NASA satellite set to help farmers combat drought
NASA is set to launch a new satellite with the capacity to measure soil moisture on a global scale. Once operational, data from the Soil Moisture Active Passive (SMAP) satellite could be used to better inform farmers in agricultural decision making, providing unprecedented levels of detail on moisture trends with an efficiency and speed unattainable using current technology.
The methods of observation offered by the SMAP satellite, due to launch in November this year atop a Delta 2 rocket, will represent a significant leap forward in the field of soil moisture mapping. Previous satellite-based missions could not achieve the soil penetration or resolution boasted by the SMAP satellite.
Another form of soil observation used for moisture measurement prior to the launch of the SMAP system is to take spot measurements, however these are inherently unreliable, making it very difficult to gain an accurate reading over a large area. SMAP on the other hand carries out the same task on a global scale, mapping the entire planet once every two to three days.

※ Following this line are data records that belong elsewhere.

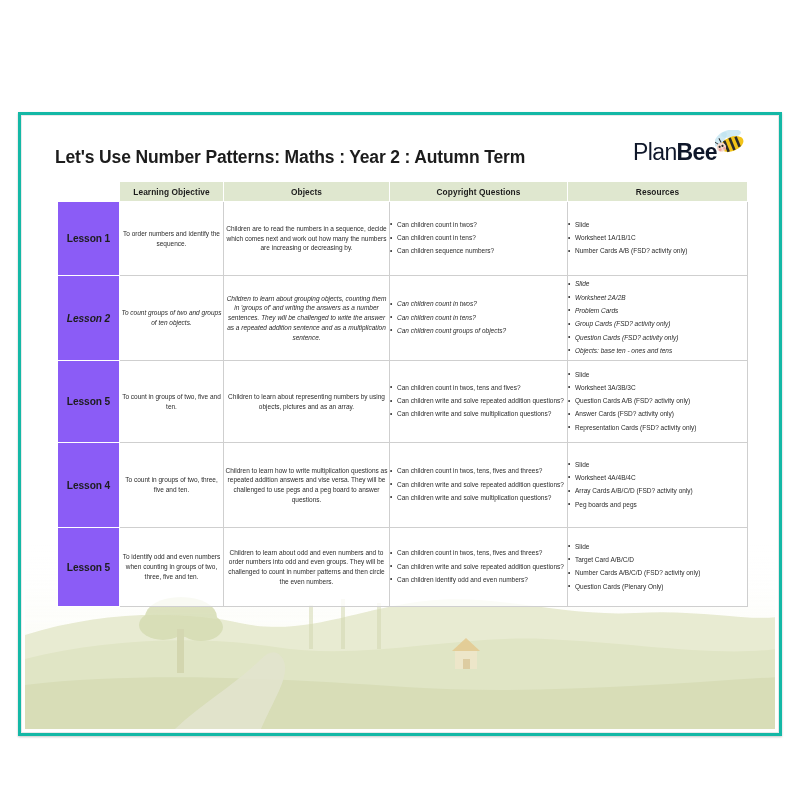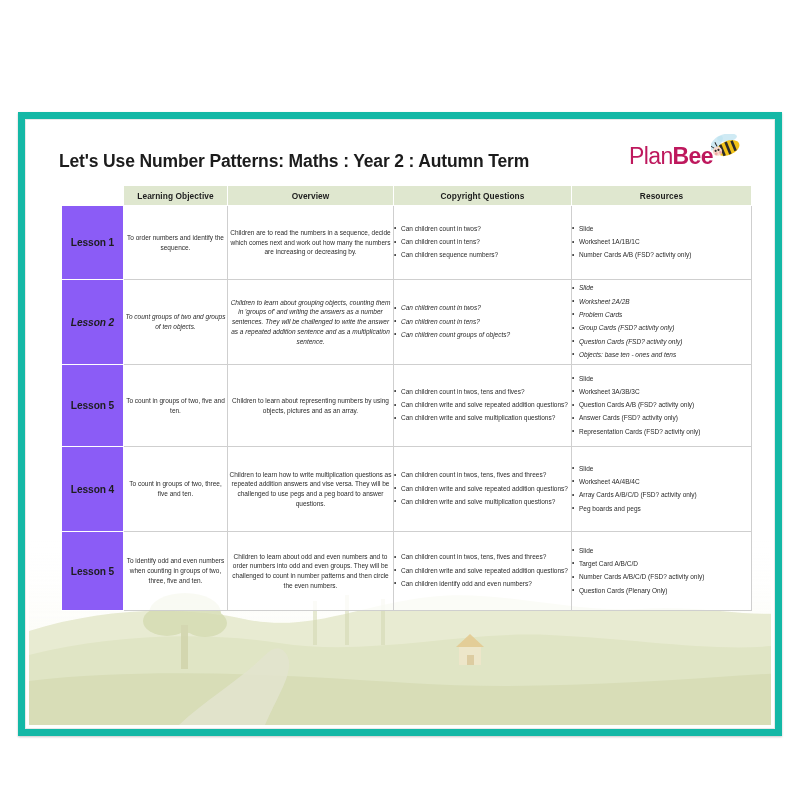--- a/index.html
+++ b/index.html
@@ -20,21 +20,21 @@
   }
 
   
   .page-frame {
     position: absolute;
     left: 18px;
     top: 112px;
     width: 764px;
     height: 624px;
     background: #ffffff;
-    border: 7px solid #14b8a6;
+    border: 3px solid #14b8a6;
     box-shadow: 0 1px 2px rgba(0,0,0,0.22);
     box-sizing: border-box;
     overflow: hidden;
   }
   .page-frame::before {
     content: "";
     position: absolute;
     inset: 0;
     border: 1px solid #e9e9e9;
     pointer-events: none;
@@ -73,21 +73,21 @@
   
   .logo {
     position: absolute;
     right: 26px;
     top: 22px;
     display: flex;
     align-items: flex-start;
   }
   .logo-text {
     font-size: 23px;
-    color: #be185d;
+    color: #0f172a;
     letter-spacing: -0.6px;
     line-height: 1;
   }
   .logo-text .plan { font-weight: normal; }
   .logo-text .bee  { font-weight: bold; }
   .logo-bee {
     margin-left: -2px;
     margin-top: -11px;
   }
 
@@ -287,21 +287,21 @@
           <col class="col-lesson">
             <col class="col-lo">
             <col class="col-ov">
             <col class="col-aq">
             <col class="col-res">
         </colgroup>
         <thead>
           <tr>
             <th class="hdr-spacer"></th>
             <th class="hdr">Learning Objective</th>
-            <th class="hdr">Overview</th>
+            <th class="hdr">Objects</th>
             <th class="hdr">Copyright Questions</th>
             <th class="hdr">Resources</th>
           </tr>
         </thead>
         <tbody>
           <tr class="r1">
             <td class="lesson-cell">Lesson 1</td>
             <td class="cell cell-center">To order numbers and identify the sequence.</td>
             <td class="cell cell-center">Children are to read the numbers in a sequence, decide which comes next and work out how many the numbers are increasing or decreasing by.</td>
             <td class="cell cell-list">

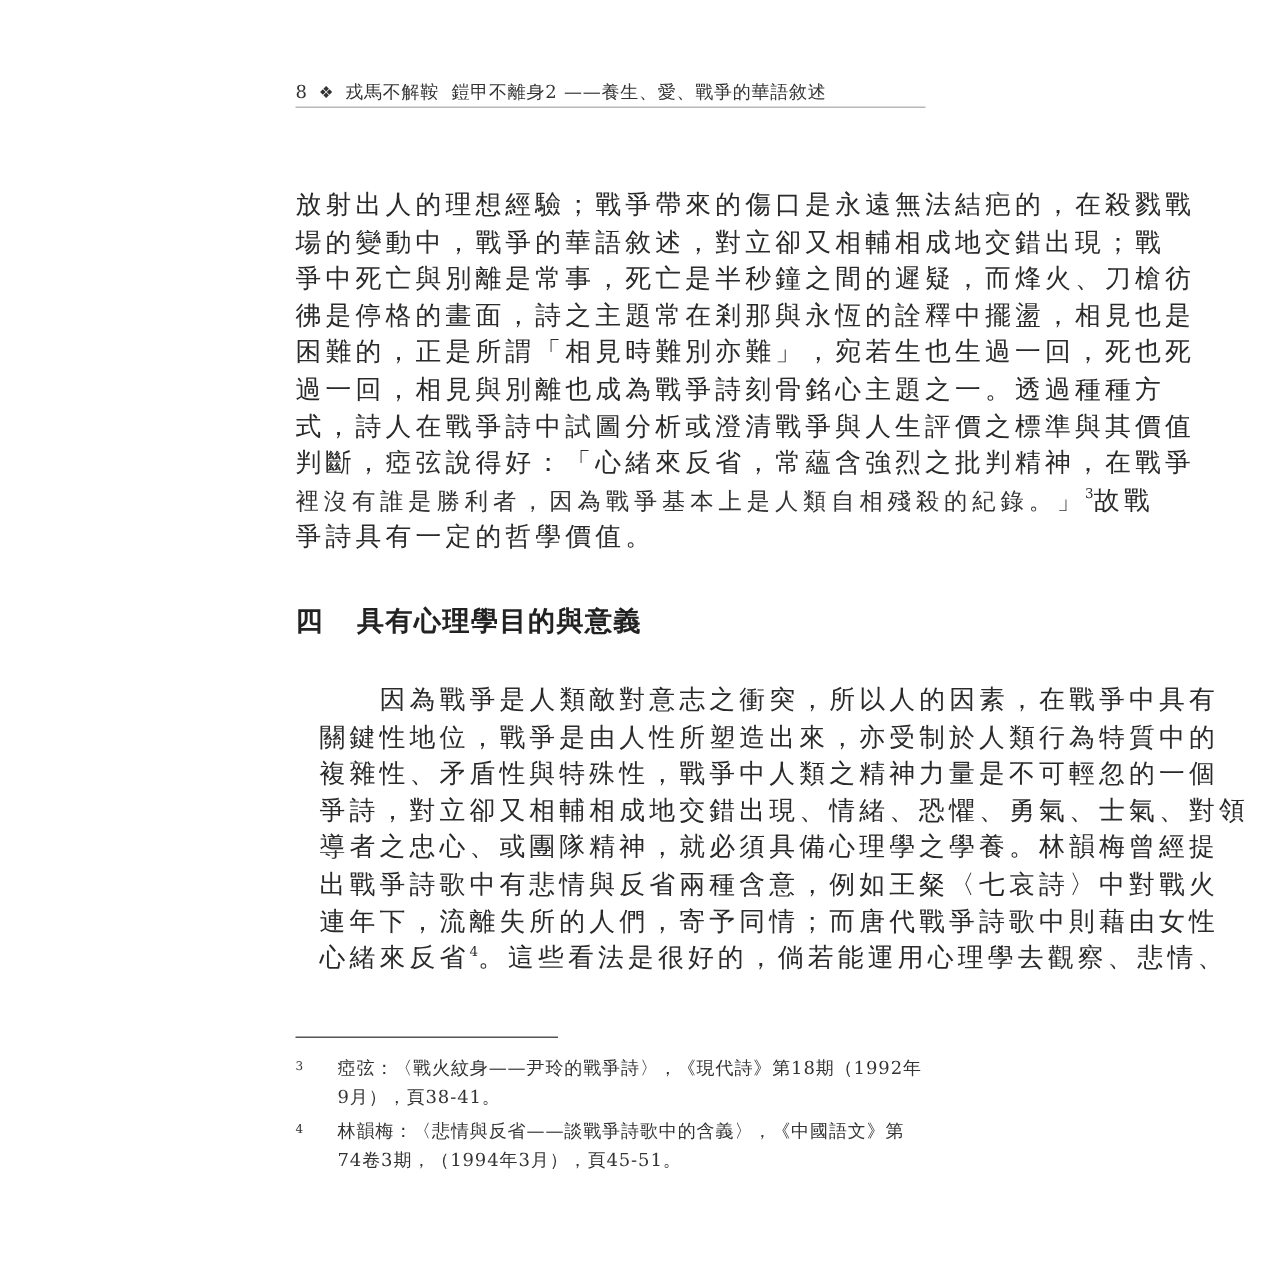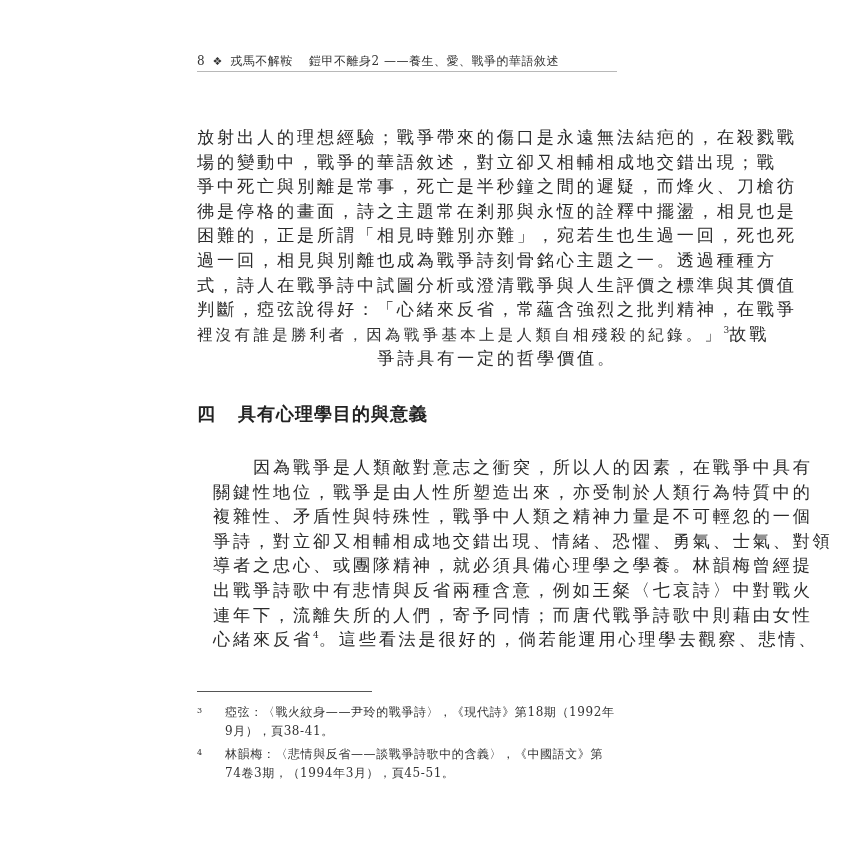--- a/index.html
+++ b/index.html
@@ -3,25 +3,25 @@
   <meta charset="utf-8">
   <style>
     html, body { margin: 0; padding: 0; background: #ffffff; }
     body { width: 850px; height: 850px; position: relative; overflow: hidden;
            font-family: "DejaVu Serif", "Liberation Serif", serif; color: #2a2a2a; }
     .page { position: absolute; left: 197px; top: 0; width: 420px; }
     .running-head { position: absolute; top: 53px; left: 0; width: 420px;
                     font-size: 12px; color: #333; white-space: nowrap; letter-spacing: 0.5px; }
     .running-head .pg { margin-right: 3px; }
     .running-head .orn { margin-right: 3px; font-size: 11px; }
-    .running-head .series { margin-right: 12px; }
+    .running-head .series { margin-right: 4px; }
     .head-rule { position: absolute; top: 71px; left: 0; width: 420px; height: 1px; background: #b8b8b8; }
     .body-text { position: absolute; top: 125px; left: 0; width: 420px; }
     .line { height: 24.6px; font-size: 17.2px; line-height: 24.6px; white-space: nowrap;
-            letter-spacing: 2.8px; overflow: visible; text-align: right; }
+            letter-spacing: 2.8px; overflow: visible; }
     .indent { padding-left: 40px; }
     sup { font-size: 9px; line-height: 0; vertical-align: super; letter-spacing: 0; }
     .section-heading { position: absolute; top: 402px; left: 0; font-size: 18px; font-weight: bold;
                        letter-spacing: 1px; white-space: nowrap; color: #222; }
     .section-heading .num { margin-right: 22px; }
     .body-text-2 { position: absolute; top: 455px; left: 16px; width: 420px; }
     .fn-rule { position: absolute; top: 691px; left: 0; width: 175px; height: 1px; background: #555; }
     .footnotes { position: absolute; top: 703px; left: 0; width: 420px; font-size: 12px; color: #333; }
     .fn { position: relative; padding-left: 28px; line-height: 19px; letter-spacing: 0.6px; }
     .fn .fn-num { position: absolute; left: 0; top: -2px; font-size: 8px; }

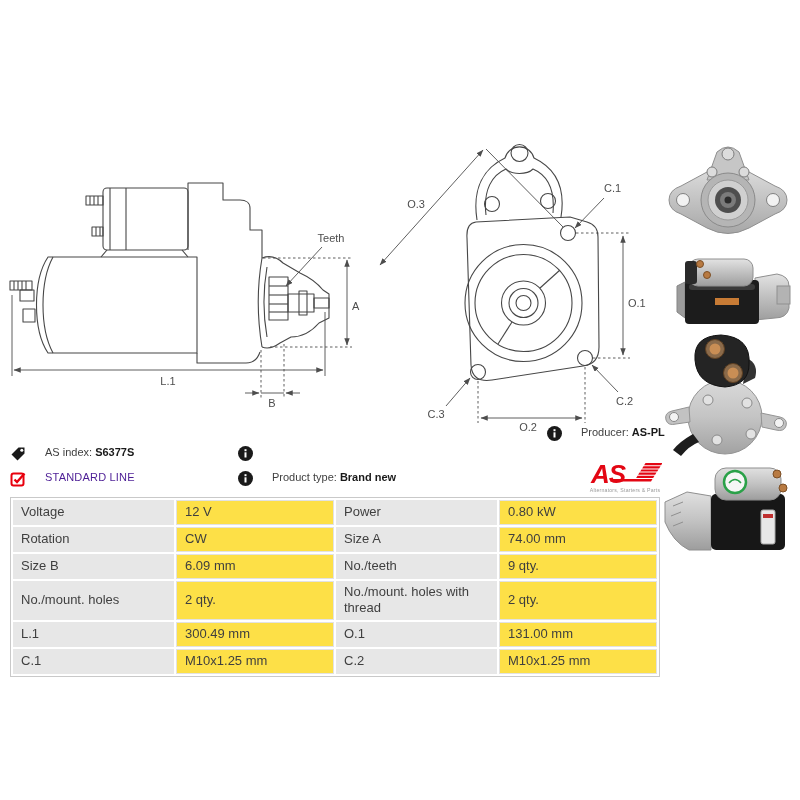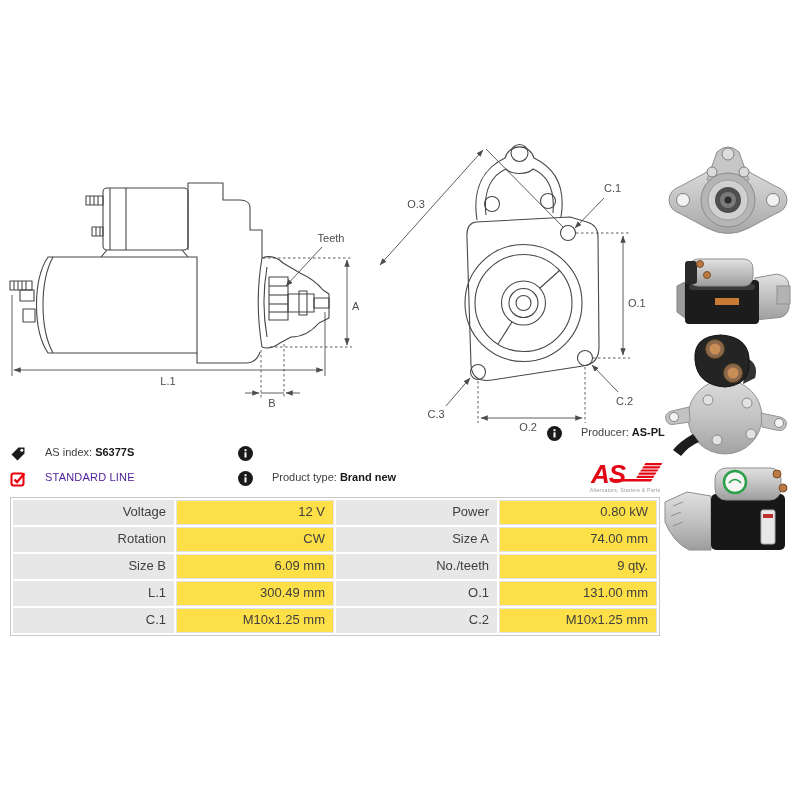--- a/index.html
+++ b/index.html
@@ -18,21 +18,21 @@
 
   
   .info-item { position:absolute; display:flex; align-items:flex-start; gap:19px; font-size:11px; color:#3f3f3f; white-space:nowrap; }
   .info-item .txt b { color:#1a1a1a; }
   .info-item .txt { display:inline-block; }
   .standard-line { color:#4c1d95; font-weight:normal; letter-spacing:.2px; }
   .ic { flex:0 0 auto; display:block; }
 
   
   .spec-table { position:absolute; left:10px; top:497px; border-collapse:separate; border-spacing:2px; background:#fff; border:1px solid #c9c9c9; }
-  .spec-table td { font-size:13px; color:#3f3f3f; text-align:right; padding:3px 8px; height:25px; vertical-align:middle; line-height:1.25; }
+  .spec-table td { font-size:13px; color:#3f3f3f; padding:3px 8px; height:25px; vertical-align:middle; line-height:1.25; }
   .spec-table td.lbl { background:#e7e7e7; width:161px; }
   .spec-table td.val { background:#fde047; border:1px solid #e2e2e2; width:158px; }
 </style>
 </head>
 <body>
 
 <div class="page">
 
   <svg class="drawing" style="left:0;top:140px" width="360" height="290" viewBox="0 0 360 290">
     <defs>
@@ -321,20 +321,26 @@
         <td class="lbl">Size A</td>
         <td class="val">74.00 mm</td>
       </tr>
       <tr>
         <td class="lbl">Size B</td>
         <td class="val">6.09 mm</td>
         <td class="lbl">No./teeth</td>
         <td class="val">9 qty.</td>
       </tr>
       <tr>
+        <td class="lbl">No./mount. holes</td>
+        <td class="val">2 qty.</td>
+        <td class="lbl">No./mount. holes with thread</td>
+        <td class="val">2 qty.</td>
+      </tr>
+      <tr>
         <td class="lbl">L.1</td>
         <td class="val">300.49 mm</td>
         <td class="lbl">O.1</td>
         <td class="val">131.00 mm</td>
       </tr>
       <tr>
         <td class="lbl">C.1</td>
         <td class="val">M10x1.25 mm</td>
         <td class="lbl">C.2</td>
         <td class="val">M10x1.25 mm</td>

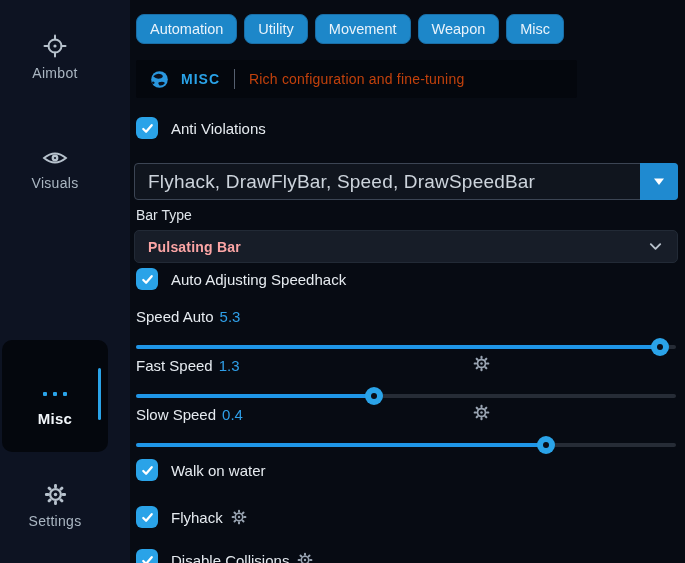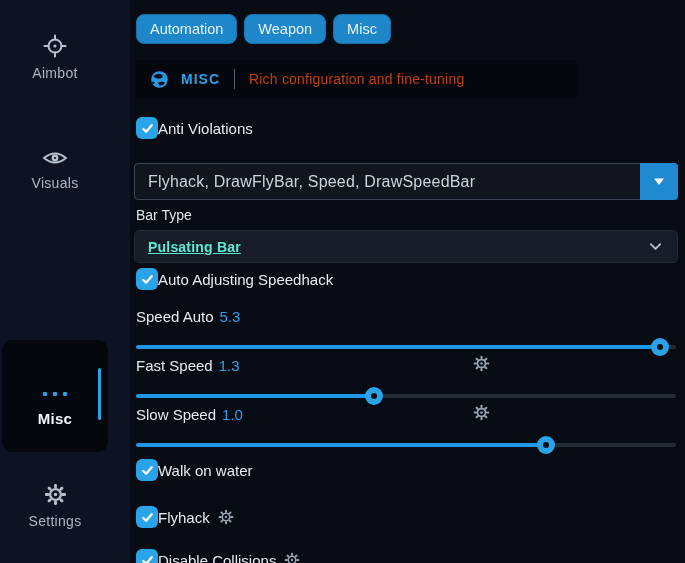--- a/index.html
+++ b/index.html
@@ -28,37 +28,37 @@
   .tabs{position:absolute;top:14px;left:0;display:flex;gap:7px;}
   .tab{background:#1d87c9;border:1px solid #1a6ea6;color:#e9f3fb;font-size:14.5px;
        padding:6px 13px;border-radius:8px;cursor:pointer;font-family:inherit;white-space:nowrap;}
   .header-bar{position:absolute;top:60px;left:0;width:441px;height:38px;background:var(--panel);
        display:flex;align-items:center;border-radius:2px;}
   .header-bar .globe{margin-left:14px;}
   .cat{color:var(--accent-bright);font-weight:bold;font-size:14px;letter-spacing:1px;margin-left:12px;}
   .sep{width:1px;height:20px;background:#566070;margin:0 14px;}
   .desc{color:#c2410c;font-size:14px;letter-spacing:.2px;}
 
-  .chk-row{position:absolute;left:0;display:flex;align-items:center;cursor:pointer;}
+  .chk-row{position:absolute;left:0;display:flex;align-items:center;gap:13px;cursor:pointer;}
   .checkbox{width:22px;height:22px;border-radius:6px;background:var(--accent-bright);
        display:flex;align-items:center;justify-content:center;flex:none;}
   .checkbox svg{display:none;}
   .checkbox.checked svg{display:block;}
   .chk-lbl{font-size:15px;color:#e6ebf0;display:flex;align-items:center;gap:8px;}
 
   .multiselect{position:absolute;top:163px;left:-2px;width:544px;height:37px;background:var(--field-bg);
        border:1px solid var(--field-border);border-radius:4px;display:flex;align-items:center;cursor:pointer;}
-  .multiselect .val{margin-left:13px;font-size:16px;color:#cdd4dc;letter-spacing:.2px;}
+  .multiselect .val{margin-left:13px;font-size:19px;color:#cdd4dc;letter-spacing:.2px;}
   .ms-btn{margin-left:auto;width:38px;height:37px;margin-right:-1px;background:#1f8ad0;border:none;
        border-radius:0 4px 4px 0;display:flex;align-items:center;justify-content:center;cursor:pointer;}
 
   .field-label{position:absolute;left:0;font-size:14px;color:#dfe5ea;}
   .select{position:absolute;top:230px;left:-2px;width:544px;height:33px;background:var(--select-bg);
        border:1px solid #222a36;border-radius:5px;display:flex;align-items:center;cursor:pointer;}
-  .select .val{margin-left:13px;font-size:14px;color:#5eead4;font-weight:bold;letter-spacing:.2px;text-decoration:underline;}
+  .select .val{margin-left:13px;font-size:14px;color:#fca5a5;font-weight:bold;letter-spacing:.2px;}
   .select .chev{margin-left:auto;margin-right:14px;color:#b9c2cc;}
 
   .sl-label{position:absolute;left:0;font-size:15px;color:#e6ebf0;}
   .sl-label b{color:#2f9fe8;margin-left:6px;font-weight:normal;}
   .gear-btn{position:absolute;background:none;border:none;color:var(--icon-dim);cursor:pointer;padding:0;line-height:0;}
   .slider{position:absolute;left:0;width:540px;height:18px;cursor:pointer;}
   .slider .track{position:absolute;top:7px;left:0;right:0;height:4px;background:var(--track);border-radius:2px;}
   .slider .fill{position:absolute;top:0;left:0;height:4px;background:#1f96e8;border-radius:2px;}
   .slider .thumb{position:absolute;top:0;width:18px;height:18px;border-radius:50%;background:#2aa3e8;}
   .slider .thumb::after{content:"";position:absolute;left:6px;top:6px;width:6px;height:6px;border-radius:50%;background:#0a0e18;}
@@ -140,20 +140,22 @@
         </svg>
       <span class="lbl">Settings</span>
     </div>
 
   </aside>
 
   <main class="main">
 
     <nav class="tabs">
       <button class="tab">Automation</button>
+      <button class="tab">Utility</button>
+      <button class="tab">Movement</button>
       <button class="tab">Weapon</button>
       <button class="tab">Misc</button>
     </nav>
 
     <div class="header-bar">
       <svg class="globe" width="19" height="19" style="color:#2a97de">
           <use href="#sym-globe"></use>
         </svg>
       <span class="cat">MISC</span>
       <span class="sep"></span>
@@ -209,21 +211,21 @@
           <use href="#sym-gear"></use>
         </svg>
     </button>
     <div class="slider" style="top:387px">
       <div class="track">
           <div class="fill" style="width: 44%;"></div>
         </div>
       <div class="thumb" style="left: calc(44% - 9px);"></div>
     </div>
 
-    <div class="sl-label" style="top:406px"><span>Slow Speed</span><b>1.0</b></div>
+    <div class="sl-label" style="top:406px"><span>Slow Speed</span><b>0.4</b></div>
     <button class="gear-btn" style="left:337px;top:404px">
       <svg width="17" height="17">
           <use href="#sym-gear"></use>
         </svg>
     </button>
     <div class="slider" style="top:436px">
       <div class="track">
           <div class="fill" style="width: 76%;"></div>
         </div>
       <div class="thumb" style="left: calc(76% - 9px);"></div>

The satellite will operate at a height of 227 miles (365 km) above the Earth in a near-polar sun-synchronous orbit, using its L-band radar and L-band radiometer to scan the top 2 inches (5 cm) of our planet's soil. SMAP will have the ability to capture moisture data with a resolution of roughly 31 miles (50 km), so whilst the satellite will not be able to provide farmers with field-to-field statistics, SMAP will still allow for the most comprehensive and detailed moisture map to date.
"If farmers of rain-fed crops know soil moisture, they can schedule their planting to maximize crop yield," stated Narendra Das, water and carbon cycle scientist on SMAP’s science team at NASA. "SMAP can assist in predicting how dramatic drought will be, and then its data can help farmers plan their recovery from drought."
It is hoped that information gathered by the satellite during its operational period could be used by the agency to better understand the processes that connect our planet's water, energy and carbon cycles, hopefully allowing us to create more accurate weather and climate models.